In Equatorial Guinea, Teodoro Obiang Nguema Mbasogo has been re-elected to a sixth term as president with 94.9 percent of the votes cast, election officials announced on Saturday, putting turnout at 98 percent.
Eighty-year-old Obiang, who seized power in a 1979 coup, is the longest-ruling head of state in the world excluding monarchs. He has never officially been re-elected with less than 93 percent of the vote.
Electoral commission head Faustino Ndong Esono Eyang confirmed that Obiang would serve another seven years in the top job.

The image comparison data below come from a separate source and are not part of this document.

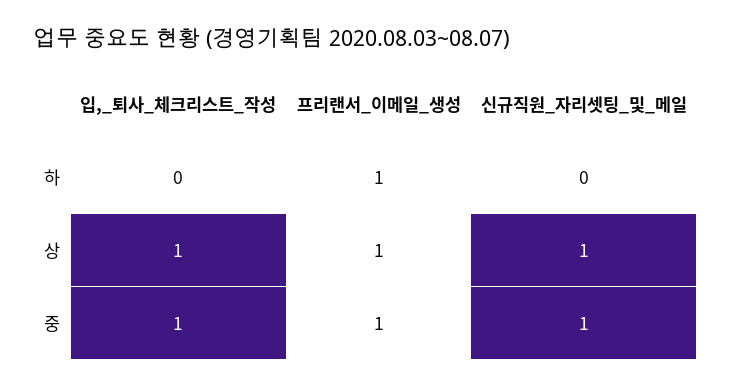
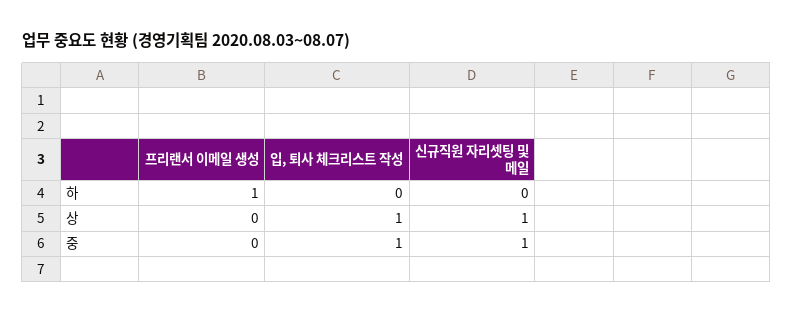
프리랜서_이메일_생성, 상: 1 -> 0
프리랜서_이메일_생성, 중: 1 -> 0

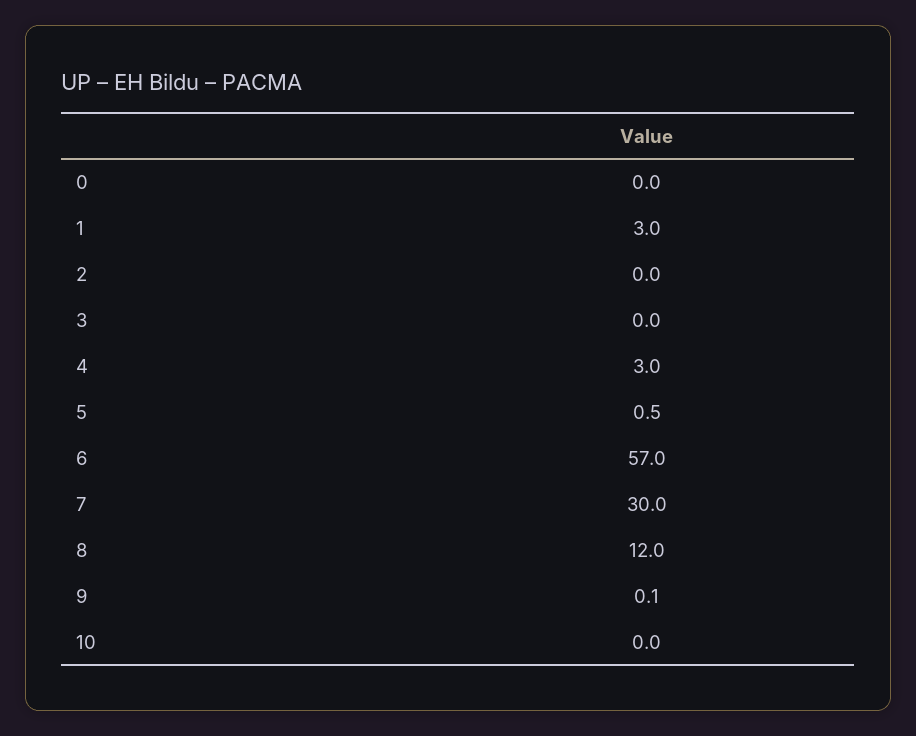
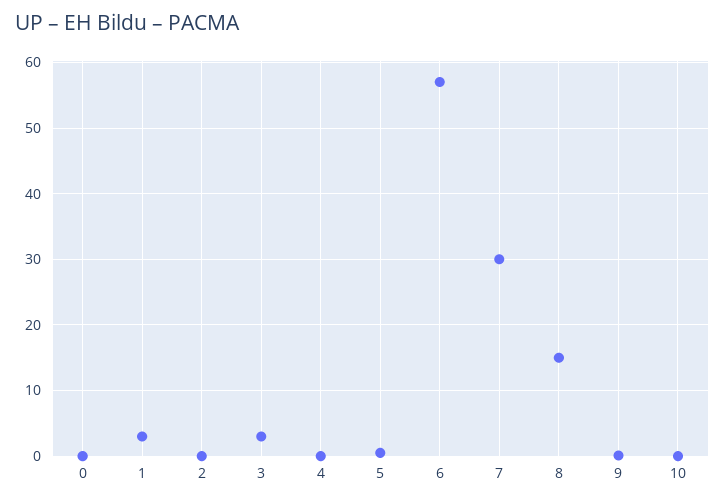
3: 0 -> 3
4: 3 -> 0
8: 12 -> 15

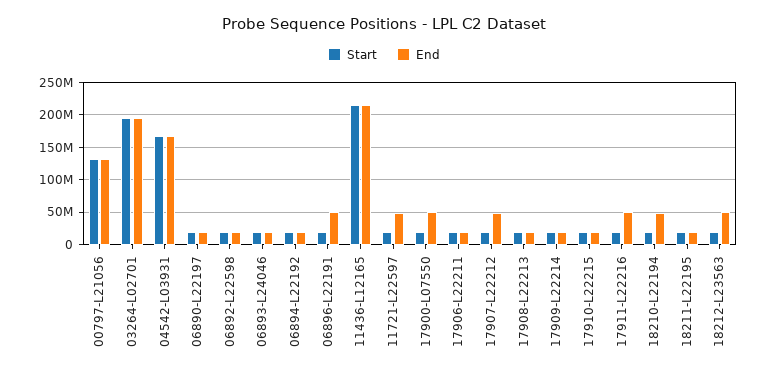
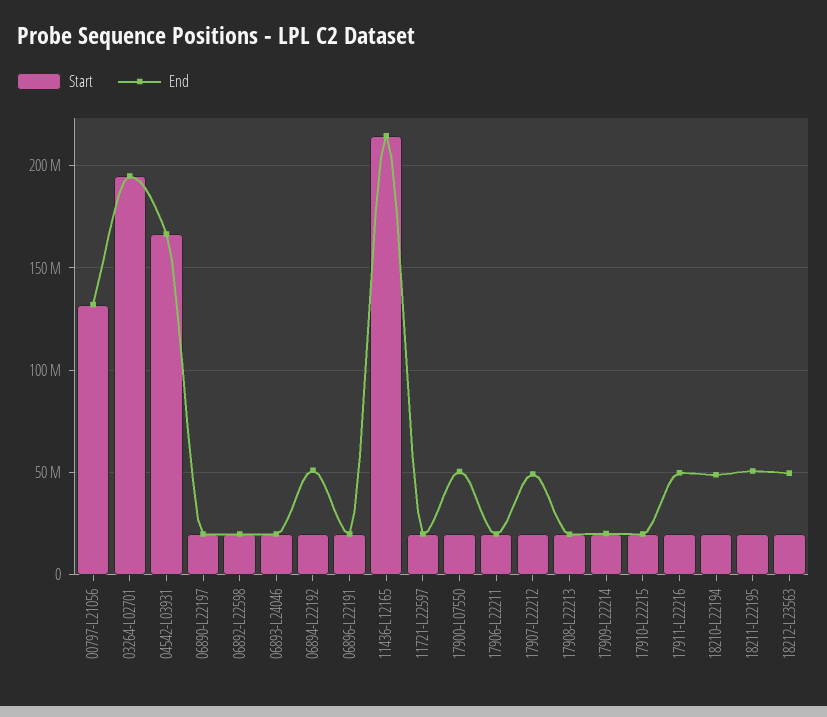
End, 06894-L22192: 20000000 -> 50000000
End, 06896-L22191: 50000000 -> 20000000
End, 11721-L22597: 50000000 -> 20000000
End, 18211-L22195: 20000000 -> 50000000

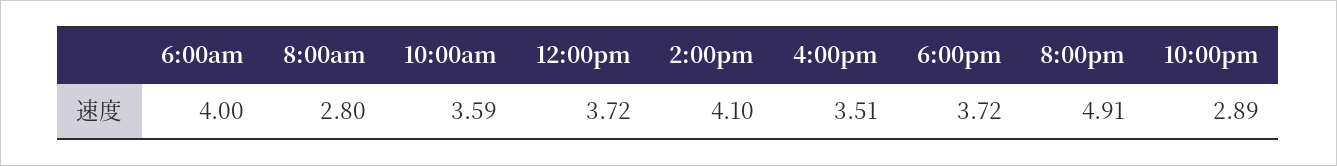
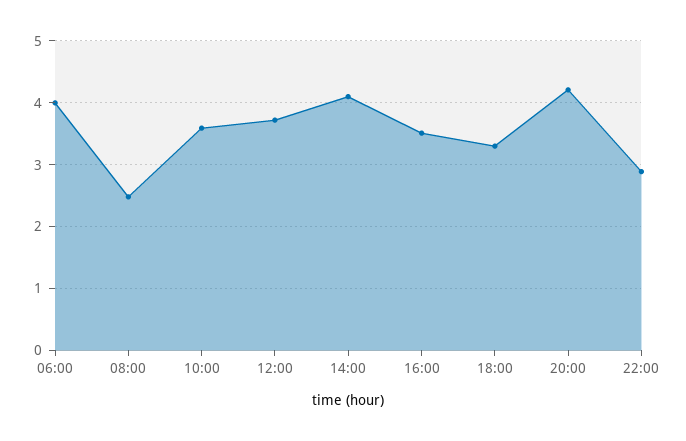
8:00am: 2.8 -> 2.5
6:00pm: 3.72 -> 3.3
8:00pm: 4.91 -> 4.2

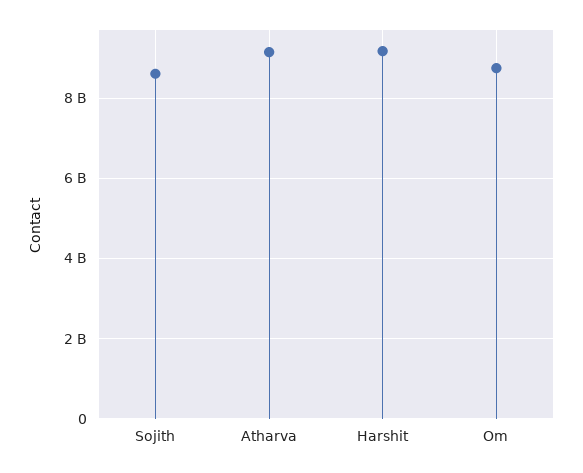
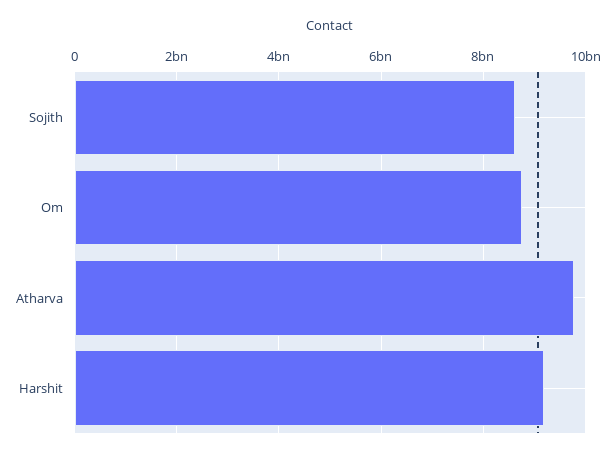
Atharva: 9200000000 -> 9800000000

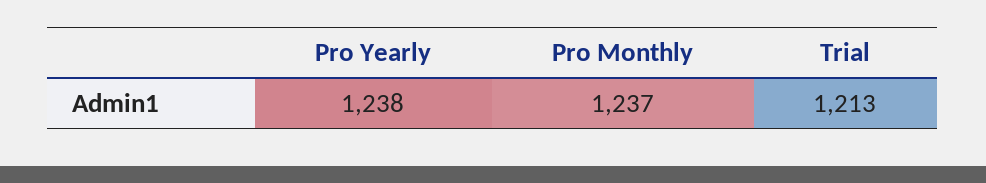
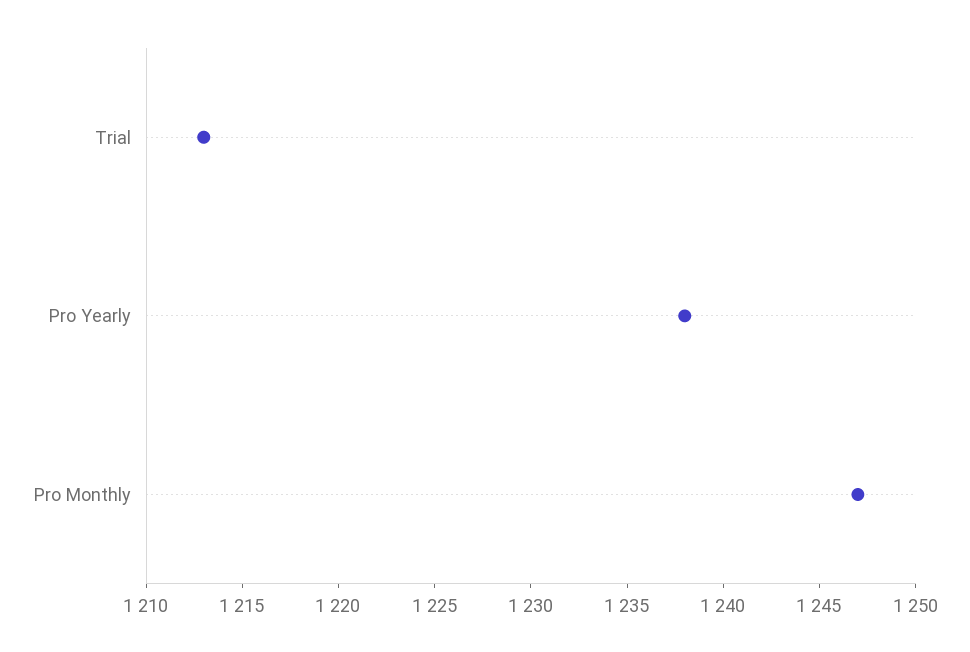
Pro Monthly: 1237 -> 1247

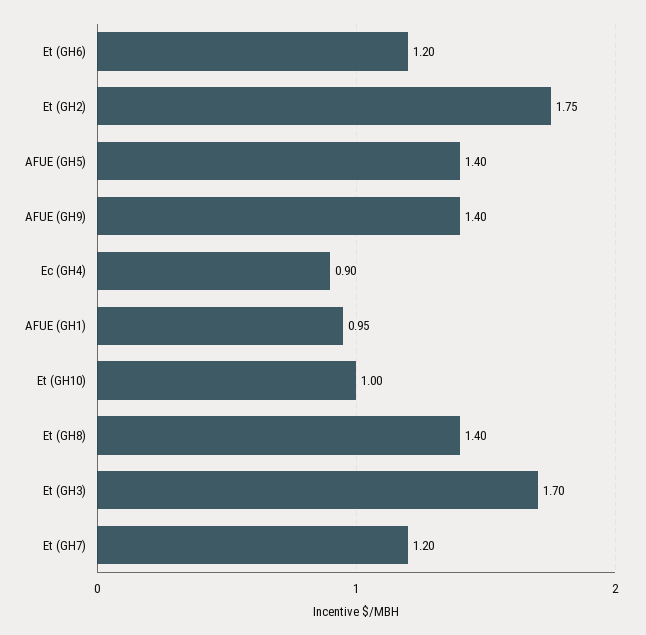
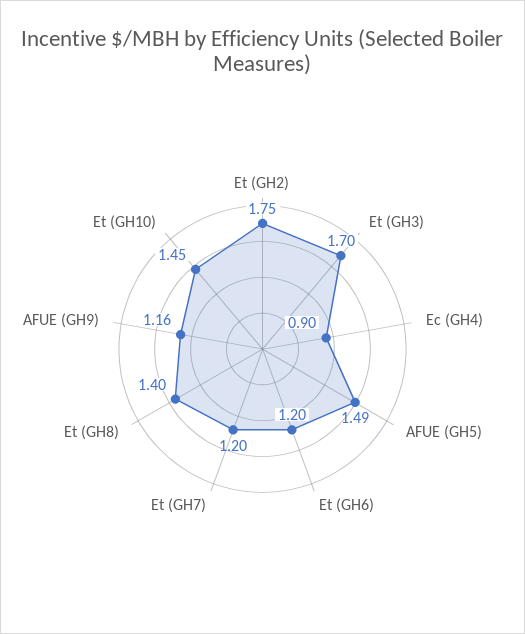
AFUE (GH5): 1.4 -> 1.49
AFUE (GH9): 1.4 -> 1.16
AFUE (GH1): 0.95 -> none
Et (GH10): 1 -> 1.45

The commission said the turnout rate for the election was 98 percent.
The result was widely expected in the oil-rich and authoritarian central African nation, where the political opposition is extremely weak.
Obiang had the backing of a coalition of 15 parties, including his all-powerful ruling Democratic Party of Equatorial Guinea (PDGE).
The PDGE, which was the country's only legal political movement until 1991, also swept all seats in the National Assembly and the Senate.
The percentages won by the opposition candidates, Andres Esono Ondo of the Convergence for Social Democracy and Buenaventura Monsuy Asumu of the Social Democratic Coalition Party, were not announced, with both garnering just a few thousand votes.
Authoritarian administration
Obiang has ruled Equatorial Guinea for more than 43 years after ousting his uncle, Francisco Macias Nguema, who was then executed by a firing squad.
He has suppressed dissent and survived a string of attempted coups.
Security forces arrested opposition figures in the weeks before the elections, with the regime saying it was thwarting a "conspiracy" to commit attacks in the capital Malabo and economic hub Bata.
The authorities also closed the country's land borders with neighbouring Gabon and Cameroon before campaigning began, saying it was foiling infiltrators from disrupting the vote.
Obiang is just the second president in Equatorial Guinea's history since it gained independence in 1968 from Spain, its colonial power for nearly two centuries.
Rich, divided and corrupt
The discovery of offshore oil in the mid-1990s turned Equatorial Guinea into sub-Saharan Africa's third-richest country in terms of per-capita income in 2021.
But the wealth has remained concentrated in the hands of a few families.
In 2006, when the oil boom was at its peak, more than three quarters of the population lived in extreme poverty, on less than $1.90 a day, according to the World Bank. There have been no new figures since.
Equatorial Guinea ranks 172nd of the 180 nations on Transparency International's 2021 Corruption Perceptions Index.